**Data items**
★ ★ ★

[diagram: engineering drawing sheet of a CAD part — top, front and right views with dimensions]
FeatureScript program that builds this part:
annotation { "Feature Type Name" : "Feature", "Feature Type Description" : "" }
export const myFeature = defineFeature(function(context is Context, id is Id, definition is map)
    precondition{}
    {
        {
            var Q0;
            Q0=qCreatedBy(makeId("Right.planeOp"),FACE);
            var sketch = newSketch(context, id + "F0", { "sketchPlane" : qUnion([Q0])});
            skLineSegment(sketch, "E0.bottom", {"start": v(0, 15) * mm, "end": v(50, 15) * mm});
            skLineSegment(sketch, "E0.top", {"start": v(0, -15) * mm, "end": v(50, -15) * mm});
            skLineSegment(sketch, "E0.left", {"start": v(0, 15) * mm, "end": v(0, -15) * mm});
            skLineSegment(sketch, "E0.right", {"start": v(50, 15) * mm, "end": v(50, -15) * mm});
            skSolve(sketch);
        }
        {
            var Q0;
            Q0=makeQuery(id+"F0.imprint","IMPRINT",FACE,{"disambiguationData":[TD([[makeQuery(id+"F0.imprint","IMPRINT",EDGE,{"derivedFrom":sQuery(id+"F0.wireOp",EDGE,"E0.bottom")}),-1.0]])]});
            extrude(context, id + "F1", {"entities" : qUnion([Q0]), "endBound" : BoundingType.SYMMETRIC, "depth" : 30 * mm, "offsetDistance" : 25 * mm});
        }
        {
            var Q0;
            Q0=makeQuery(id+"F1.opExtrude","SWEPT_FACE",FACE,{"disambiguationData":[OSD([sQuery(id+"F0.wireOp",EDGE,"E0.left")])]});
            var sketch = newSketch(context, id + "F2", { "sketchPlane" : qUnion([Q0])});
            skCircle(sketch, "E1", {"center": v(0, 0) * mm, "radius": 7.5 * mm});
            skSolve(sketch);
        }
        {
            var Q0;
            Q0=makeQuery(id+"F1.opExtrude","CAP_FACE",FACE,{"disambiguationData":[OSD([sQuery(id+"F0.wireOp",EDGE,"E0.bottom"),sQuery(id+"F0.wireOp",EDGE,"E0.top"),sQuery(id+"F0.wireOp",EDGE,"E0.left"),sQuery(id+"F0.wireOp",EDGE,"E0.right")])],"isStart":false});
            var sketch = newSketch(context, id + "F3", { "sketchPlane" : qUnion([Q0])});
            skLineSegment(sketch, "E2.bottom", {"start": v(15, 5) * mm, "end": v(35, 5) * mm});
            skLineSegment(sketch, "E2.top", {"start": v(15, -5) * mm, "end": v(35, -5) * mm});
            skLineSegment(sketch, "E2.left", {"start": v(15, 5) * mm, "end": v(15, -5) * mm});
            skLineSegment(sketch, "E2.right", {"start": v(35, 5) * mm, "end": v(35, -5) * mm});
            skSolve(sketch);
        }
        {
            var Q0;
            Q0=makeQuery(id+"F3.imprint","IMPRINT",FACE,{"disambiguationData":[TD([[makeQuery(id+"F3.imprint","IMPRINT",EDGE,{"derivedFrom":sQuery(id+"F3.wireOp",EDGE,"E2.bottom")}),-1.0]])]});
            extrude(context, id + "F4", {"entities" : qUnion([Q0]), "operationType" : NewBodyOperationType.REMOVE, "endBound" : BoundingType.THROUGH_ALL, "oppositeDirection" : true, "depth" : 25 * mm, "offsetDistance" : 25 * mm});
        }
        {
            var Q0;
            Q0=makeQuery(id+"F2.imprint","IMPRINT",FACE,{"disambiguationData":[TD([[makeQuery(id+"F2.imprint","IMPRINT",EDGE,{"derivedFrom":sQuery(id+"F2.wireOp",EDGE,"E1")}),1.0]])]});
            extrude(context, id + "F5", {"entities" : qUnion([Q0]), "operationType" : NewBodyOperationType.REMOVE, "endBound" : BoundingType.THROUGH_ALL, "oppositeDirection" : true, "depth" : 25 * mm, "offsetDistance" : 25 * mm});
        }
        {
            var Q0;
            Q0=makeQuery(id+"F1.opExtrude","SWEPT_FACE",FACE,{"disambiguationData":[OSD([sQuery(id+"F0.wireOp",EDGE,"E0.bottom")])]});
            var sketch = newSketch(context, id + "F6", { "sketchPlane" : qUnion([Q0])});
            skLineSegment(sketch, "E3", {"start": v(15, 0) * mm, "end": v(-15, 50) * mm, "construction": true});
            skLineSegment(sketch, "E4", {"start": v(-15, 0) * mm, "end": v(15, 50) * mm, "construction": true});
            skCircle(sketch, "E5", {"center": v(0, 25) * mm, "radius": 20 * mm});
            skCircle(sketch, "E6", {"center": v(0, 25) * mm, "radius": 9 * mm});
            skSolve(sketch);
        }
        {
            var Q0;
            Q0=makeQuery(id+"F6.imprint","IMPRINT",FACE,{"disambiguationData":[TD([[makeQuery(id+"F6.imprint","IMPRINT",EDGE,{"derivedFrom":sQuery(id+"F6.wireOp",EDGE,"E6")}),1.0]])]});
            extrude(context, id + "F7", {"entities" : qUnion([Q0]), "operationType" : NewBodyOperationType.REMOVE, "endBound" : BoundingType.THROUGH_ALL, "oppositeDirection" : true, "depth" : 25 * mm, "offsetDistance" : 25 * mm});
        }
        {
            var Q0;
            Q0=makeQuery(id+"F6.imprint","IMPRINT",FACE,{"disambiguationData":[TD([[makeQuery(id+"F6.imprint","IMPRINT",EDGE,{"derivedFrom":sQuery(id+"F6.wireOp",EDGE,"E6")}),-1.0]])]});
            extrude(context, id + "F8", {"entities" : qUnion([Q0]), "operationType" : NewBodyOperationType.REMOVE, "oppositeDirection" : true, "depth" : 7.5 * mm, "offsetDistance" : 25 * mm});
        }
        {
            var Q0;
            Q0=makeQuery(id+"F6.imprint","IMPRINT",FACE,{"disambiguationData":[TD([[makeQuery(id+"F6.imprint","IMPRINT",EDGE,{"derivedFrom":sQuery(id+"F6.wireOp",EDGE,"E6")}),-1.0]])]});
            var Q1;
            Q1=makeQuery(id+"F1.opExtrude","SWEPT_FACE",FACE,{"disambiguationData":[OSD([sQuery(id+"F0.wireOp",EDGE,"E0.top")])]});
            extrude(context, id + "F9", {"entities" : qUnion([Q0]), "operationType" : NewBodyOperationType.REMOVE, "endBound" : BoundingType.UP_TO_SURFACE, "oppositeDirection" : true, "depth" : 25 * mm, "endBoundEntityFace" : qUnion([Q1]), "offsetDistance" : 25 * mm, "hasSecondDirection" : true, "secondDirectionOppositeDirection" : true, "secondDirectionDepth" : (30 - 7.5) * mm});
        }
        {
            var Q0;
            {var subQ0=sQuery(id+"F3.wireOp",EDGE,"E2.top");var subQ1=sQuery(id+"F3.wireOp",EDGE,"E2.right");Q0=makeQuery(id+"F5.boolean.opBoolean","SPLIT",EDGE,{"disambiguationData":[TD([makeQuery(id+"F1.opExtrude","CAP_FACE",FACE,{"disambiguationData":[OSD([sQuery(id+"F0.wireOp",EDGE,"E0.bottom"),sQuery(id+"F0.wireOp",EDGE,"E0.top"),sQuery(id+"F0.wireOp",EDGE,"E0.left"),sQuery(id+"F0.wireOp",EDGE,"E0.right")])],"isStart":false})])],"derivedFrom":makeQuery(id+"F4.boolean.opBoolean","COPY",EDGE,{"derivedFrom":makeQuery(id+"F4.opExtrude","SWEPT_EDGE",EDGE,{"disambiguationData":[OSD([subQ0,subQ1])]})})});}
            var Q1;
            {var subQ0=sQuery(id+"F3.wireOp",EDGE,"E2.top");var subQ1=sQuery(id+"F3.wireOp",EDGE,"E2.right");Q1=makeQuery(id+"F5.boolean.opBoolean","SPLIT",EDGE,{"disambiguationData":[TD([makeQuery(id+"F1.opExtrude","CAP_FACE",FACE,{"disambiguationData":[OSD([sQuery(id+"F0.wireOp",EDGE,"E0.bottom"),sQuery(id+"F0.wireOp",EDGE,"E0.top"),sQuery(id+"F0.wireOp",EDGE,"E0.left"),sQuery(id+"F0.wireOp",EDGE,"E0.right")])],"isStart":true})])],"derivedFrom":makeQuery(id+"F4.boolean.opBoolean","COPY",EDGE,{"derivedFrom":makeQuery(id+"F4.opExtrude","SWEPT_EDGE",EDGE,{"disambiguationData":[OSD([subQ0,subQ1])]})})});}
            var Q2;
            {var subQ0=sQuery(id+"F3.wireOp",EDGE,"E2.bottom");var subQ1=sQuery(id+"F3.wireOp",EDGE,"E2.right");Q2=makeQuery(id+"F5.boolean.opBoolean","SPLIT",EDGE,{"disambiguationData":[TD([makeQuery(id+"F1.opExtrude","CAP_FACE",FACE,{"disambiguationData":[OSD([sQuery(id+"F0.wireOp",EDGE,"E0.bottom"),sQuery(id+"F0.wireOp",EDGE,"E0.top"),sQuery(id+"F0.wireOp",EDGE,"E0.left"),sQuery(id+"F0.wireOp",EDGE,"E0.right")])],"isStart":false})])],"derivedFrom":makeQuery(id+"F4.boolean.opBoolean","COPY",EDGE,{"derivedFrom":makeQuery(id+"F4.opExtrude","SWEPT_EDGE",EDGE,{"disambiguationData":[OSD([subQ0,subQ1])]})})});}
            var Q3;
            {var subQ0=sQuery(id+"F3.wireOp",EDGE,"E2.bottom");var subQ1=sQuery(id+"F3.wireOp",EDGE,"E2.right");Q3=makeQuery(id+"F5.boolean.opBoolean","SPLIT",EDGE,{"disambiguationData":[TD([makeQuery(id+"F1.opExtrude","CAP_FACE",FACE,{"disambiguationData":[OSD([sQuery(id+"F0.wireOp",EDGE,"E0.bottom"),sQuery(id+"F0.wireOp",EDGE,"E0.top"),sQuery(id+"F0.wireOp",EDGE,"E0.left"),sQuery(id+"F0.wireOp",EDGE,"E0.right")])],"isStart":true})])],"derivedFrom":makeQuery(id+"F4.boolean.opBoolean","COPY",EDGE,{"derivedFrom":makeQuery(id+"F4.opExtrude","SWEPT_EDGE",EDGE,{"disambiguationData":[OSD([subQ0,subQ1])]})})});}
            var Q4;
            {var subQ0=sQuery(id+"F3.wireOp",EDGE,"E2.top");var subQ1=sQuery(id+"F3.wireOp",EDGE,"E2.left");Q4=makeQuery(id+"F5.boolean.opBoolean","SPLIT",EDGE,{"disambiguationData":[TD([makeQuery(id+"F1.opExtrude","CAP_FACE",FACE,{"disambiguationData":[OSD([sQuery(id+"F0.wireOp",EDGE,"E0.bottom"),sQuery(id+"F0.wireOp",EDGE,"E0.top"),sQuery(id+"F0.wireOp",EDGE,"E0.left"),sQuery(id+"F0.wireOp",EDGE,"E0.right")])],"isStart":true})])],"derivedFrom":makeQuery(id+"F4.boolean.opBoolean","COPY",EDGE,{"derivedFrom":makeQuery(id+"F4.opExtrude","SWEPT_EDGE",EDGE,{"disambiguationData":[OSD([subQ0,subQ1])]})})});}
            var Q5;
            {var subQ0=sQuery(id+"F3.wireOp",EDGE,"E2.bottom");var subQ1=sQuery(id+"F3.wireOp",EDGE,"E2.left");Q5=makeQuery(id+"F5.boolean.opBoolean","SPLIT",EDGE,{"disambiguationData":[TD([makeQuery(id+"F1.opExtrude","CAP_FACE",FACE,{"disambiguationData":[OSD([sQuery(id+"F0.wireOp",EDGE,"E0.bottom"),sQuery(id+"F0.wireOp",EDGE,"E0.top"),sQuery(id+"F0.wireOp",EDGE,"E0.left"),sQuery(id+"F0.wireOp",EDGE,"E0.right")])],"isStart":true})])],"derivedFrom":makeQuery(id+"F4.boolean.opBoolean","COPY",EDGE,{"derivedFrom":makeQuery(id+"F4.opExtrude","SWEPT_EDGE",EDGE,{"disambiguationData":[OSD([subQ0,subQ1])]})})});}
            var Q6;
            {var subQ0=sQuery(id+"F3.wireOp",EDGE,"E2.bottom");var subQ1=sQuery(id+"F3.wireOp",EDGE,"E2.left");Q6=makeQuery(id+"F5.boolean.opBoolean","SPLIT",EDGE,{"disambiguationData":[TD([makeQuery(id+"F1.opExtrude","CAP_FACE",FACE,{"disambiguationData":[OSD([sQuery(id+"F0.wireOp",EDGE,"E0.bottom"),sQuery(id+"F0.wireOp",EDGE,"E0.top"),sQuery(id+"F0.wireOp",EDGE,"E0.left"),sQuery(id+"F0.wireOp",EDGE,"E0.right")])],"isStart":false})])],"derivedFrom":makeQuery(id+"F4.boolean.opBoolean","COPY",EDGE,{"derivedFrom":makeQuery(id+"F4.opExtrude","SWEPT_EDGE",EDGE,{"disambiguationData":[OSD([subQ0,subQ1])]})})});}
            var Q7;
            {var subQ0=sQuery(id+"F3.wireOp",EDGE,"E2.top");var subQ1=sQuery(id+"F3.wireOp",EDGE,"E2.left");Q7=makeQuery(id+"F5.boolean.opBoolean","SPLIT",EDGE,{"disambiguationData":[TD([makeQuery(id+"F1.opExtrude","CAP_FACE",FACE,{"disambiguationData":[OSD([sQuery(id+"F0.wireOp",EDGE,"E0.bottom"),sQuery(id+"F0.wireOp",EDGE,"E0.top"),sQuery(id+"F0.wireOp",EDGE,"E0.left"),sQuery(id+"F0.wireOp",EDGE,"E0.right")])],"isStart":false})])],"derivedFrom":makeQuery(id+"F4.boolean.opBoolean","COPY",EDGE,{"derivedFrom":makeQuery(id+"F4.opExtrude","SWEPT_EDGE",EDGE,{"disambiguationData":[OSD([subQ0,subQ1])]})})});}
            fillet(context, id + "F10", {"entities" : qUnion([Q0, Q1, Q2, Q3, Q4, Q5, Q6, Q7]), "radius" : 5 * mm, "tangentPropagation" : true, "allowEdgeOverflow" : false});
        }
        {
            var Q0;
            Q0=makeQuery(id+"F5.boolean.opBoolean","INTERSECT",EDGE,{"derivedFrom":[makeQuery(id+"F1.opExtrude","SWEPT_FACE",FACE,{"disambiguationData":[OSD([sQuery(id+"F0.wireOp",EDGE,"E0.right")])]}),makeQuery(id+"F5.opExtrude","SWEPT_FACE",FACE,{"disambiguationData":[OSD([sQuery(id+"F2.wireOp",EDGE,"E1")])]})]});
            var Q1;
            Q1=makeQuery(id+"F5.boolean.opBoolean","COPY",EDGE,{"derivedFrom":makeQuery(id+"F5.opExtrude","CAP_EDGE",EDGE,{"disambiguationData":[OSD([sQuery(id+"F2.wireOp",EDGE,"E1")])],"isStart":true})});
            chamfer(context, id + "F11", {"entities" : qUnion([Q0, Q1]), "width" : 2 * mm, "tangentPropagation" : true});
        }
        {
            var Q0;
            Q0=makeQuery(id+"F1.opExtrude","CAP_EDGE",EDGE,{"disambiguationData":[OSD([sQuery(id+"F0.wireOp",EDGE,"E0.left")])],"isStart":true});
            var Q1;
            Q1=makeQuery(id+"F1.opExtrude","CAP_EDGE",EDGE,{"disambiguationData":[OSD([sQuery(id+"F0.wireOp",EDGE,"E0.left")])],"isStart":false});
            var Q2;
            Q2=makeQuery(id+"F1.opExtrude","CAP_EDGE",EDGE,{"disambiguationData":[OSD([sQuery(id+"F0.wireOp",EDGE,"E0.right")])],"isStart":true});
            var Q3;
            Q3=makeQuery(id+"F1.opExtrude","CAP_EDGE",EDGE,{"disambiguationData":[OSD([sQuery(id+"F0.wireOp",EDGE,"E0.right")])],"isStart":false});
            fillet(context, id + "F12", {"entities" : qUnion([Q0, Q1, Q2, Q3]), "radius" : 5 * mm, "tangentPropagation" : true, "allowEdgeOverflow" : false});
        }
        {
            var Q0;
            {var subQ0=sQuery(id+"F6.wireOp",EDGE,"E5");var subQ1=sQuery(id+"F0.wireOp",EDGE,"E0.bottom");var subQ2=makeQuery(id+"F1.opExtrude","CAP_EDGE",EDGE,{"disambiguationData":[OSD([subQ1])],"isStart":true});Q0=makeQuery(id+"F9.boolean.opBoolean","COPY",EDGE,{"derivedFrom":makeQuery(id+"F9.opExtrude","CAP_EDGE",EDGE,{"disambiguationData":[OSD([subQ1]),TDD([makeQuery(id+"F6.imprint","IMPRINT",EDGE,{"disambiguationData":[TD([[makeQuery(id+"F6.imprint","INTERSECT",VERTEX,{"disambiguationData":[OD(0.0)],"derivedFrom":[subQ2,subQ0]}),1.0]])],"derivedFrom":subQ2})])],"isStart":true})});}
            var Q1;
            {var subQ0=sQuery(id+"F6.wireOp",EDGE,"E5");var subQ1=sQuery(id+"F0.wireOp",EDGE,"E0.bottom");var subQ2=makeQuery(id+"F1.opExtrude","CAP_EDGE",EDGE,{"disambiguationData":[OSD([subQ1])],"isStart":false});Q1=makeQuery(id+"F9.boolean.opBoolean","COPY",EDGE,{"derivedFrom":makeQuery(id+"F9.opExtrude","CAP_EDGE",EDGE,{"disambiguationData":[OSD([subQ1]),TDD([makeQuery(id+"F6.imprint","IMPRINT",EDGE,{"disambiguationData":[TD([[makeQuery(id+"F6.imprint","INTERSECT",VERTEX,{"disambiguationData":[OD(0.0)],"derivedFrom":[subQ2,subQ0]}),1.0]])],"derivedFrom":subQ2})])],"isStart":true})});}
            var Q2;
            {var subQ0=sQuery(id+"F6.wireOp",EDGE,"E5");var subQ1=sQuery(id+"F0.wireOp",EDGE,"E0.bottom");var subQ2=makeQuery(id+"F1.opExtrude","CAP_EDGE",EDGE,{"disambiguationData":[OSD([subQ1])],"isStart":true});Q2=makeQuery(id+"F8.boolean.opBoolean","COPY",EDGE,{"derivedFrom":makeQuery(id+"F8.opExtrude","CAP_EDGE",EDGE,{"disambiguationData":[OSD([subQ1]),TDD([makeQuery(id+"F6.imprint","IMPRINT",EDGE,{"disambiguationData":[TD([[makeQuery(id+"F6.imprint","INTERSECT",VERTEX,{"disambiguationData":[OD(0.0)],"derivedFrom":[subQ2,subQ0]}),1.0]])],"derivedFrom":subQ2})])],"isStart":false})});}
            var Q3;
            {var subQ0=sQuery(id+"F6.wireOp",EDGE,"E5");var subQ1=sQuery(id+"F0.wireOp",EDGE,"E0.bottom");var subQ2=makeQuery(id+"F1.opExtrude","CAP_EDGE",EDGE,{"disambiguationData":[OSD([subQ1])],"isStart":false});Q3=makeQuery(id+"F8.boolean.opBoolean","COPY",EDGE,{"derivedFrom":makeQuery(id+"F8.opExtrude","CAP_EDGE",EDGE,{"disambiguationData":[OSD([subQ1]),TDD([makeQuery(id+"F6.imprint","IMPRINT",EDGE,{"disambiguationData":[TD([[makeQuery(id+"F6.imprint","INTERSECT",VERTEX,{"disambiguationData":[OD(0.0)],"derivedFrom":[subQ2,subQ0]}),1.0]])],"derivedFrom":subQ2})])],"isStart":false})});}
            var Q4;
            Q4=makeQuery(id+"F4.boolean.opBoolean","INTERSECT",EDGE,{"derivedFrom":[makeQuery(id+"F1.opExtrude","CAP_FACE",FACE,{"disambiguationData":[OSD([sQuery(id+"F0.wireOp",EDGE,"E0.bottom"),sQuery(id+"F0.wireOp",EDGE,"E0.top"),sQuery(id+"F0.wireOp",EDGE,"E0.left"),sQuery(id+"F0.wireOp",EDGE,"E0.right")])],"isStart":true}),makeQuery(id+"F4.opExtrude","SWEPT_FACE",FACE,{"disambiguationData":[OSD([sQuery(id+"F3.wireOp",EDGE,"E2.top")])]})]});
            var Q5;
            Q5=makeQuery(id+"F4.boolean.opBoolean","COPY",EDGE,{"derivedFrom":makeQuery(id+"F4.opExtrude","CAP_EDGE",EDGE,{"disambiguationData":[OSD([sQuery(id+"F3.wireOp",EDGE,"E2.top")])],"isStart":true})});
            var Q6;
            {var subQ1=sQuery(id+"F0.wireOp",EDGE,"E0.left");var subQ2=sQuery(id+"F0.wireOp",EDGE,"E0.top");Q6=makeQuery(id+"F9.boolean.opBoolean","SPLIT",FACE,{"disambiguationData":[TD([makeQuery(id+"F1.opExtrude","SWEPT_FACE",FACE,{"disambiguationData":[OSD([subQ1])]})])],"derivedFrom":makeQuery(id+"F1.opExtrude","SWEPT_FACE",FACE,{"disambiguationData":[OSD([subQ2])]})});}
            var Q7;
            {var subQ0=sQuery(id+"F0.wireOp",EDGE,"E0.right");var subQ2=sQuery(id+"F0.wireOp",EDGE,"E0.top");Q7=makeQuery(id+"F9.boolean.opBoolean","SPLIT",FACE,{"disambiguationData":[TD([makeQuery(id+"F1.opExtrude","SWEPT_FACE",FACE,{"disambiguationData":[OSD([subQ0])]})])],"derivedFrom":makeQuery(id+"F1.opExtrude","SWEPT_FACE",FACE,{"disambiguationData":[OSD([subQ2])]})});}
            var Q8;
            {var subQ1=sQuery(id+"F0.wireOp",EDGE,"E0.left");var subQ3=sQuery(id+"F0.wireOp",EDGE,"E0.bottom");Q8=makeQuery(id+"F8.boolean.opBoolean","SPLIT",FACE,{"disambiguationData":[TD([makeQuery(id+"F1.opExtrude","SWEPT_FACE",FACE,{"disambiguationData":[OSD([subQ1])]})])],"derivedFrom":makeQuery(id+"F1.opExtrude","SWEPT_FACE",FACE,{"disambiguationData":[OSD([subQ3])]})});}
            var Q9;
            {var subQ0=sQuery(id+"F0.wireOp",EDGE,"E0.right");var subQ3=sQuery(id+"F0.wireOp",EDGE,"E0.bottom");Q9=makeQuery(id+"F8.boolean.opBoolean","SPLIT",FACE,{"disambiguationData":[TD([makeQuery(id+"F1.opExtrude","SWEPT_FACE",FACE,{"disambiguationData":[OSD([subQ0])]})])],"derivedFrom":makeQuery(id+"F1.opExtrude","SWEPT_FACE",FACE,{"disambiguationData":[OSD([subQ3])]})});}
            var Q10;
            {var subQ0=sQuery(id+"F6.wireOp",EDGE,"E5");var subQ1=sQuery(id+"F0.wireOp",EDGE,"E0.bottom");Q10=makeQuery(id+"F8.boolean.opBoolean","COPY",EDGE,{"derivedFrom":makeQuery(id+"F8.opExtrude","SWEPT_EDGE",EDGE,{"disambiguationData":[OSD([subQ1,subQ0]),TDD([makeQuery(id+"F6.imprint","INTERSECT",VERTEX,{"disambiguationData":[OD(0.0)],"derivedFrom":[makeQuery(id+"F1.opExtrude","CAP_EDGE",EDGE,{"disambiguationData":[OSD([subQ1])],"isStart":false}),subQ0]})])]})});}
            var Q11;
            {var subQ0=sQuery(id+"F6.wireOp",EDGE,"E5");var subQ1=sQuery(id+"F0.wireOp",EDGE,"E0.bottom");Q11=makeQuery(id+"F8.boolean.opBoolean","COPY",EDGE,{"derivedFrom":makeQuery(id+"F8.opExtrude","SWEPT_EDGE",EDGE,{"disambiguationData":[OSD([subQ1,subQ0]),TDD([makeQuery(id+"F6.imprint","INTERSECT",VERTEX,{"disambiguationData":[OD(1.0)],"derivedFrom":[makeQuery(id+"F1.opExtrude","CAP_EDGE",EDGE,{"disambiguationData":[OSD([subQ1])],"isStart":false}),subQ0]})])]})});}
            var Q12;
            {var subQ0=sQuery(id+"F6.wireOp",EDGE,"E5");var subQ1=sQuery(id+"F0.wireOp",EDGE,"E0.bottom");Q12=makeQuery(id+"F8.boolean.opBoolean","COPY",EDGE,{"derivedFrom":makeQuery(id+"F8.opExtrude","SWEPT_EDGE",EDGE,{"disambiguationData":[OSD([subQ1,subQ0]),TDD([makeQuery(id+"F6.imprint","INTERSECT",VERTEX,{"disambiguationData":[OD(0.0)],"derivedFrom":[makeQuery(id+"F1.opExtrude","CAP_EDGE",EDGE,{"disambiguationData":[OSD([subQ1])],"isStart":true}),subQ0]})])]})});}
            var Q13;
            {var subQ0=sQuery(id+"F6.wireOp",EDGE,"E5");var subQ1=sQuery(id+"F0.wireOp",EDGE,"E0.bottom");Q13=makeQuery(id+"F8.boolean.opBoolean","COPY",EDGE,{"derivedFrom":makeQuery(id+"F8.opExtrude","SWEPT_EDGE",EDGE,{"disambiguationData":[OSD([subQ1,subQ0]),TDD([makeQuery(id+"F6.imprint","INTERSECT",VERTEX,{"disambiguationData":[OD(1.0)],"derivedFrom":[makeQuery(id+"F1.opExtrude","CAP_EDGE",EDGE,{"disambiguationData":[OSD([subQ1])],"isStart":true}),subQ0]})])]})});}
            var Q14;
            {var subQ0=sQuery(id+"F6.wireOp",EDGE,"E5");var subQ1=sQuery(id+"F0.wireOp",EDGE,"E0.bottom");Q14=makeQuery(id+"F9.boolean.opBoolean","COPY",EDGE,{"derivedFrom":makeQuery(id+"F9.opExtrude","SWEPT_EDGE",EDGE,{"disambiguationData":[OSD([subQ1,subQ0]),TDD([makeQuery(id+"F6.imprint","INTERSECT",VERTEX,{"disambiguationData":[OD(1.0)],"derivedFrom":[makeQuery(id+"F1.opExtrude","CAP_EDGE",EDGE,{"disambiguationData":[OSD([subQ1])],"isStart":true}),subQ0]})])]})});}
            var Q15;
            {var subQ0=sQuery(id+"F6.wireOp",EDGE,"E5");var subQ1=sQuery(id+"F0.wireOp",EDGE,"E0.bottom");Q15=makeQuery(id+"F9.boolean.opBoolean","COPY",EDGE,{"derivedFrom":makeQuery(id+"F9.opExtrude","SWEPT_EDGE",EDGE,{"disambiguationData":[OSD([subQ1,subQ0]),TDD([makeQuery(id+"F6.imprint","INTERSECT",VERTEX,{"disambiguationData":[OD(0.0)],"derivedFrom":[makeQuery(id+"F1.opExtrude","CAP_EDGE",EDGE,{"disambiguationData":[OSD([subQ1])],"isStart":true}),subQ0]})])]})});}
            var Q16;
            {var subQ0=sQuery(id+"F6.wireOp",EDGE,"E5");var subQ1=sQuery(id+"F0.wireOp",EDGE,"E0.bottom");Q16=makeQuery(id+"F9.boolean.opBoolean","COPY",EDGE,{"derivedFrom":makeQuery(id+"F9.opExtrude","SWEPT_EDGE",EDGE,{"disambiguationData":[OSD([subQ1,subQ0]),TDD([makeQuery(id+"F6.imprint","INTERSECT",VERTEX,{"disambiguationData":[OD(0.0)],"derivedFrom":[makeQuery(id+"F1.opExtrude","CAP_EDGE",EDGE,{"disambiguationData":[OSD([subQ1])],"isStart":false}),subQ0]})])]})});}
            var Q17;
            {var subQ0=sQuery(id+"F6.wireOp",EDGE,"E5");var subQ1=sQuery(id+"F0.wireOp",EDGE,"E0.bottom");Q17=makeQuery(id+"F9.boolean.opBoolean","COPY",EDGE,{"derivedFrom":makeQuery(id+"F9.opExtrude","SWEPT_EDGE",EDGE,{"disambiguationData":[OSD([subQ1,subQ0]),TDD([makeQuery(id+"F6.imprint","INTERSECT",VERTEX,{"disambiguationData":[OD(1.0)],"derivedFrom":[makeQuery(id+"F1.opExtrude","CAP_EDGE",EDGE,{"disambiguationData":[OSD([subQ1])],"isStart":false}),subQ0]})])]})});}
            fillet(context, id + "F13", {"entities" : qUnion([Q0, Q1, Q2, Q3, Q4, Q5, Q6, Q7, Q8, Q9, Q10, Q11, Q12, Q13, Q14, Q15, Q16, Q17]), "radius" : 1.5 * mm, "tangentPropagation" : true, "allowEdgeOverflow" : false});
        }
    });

★ ★ ★

**What the task requires**
Gather every line of the material that contains the string "fillet", and copy each one out in full.

**Answer for this exercise**
            fillet(context, id + "F10", {"entities" : qUnion([Q0, Q1, Q2, Q3, Q4, Q5, Q6, Q7]), "radius" : 5 * mm, "tangentPropagation" : true, "allowEdgeOverflow" : false});
            fillet(context, id + "F12", {"entities" : qUnion([Q0, Q1, Q2, Q3]), "radius" : 5 * mm, "tangentPropagation" : true, "allowEdgeOverflow" : false});
            fillet(context, id + "F13", {"entities" : qUnion([Q0, Q1, Q2, Q3, Q4, Q5, Q6, Q7, Q8, Q9, Q10, Q11, Q12, Q13, Q14, Q15, Q16, Q17]), "radius" : 1.5 * mm, "tangentPropagation" : true, "allowEdgeOverflow" : false});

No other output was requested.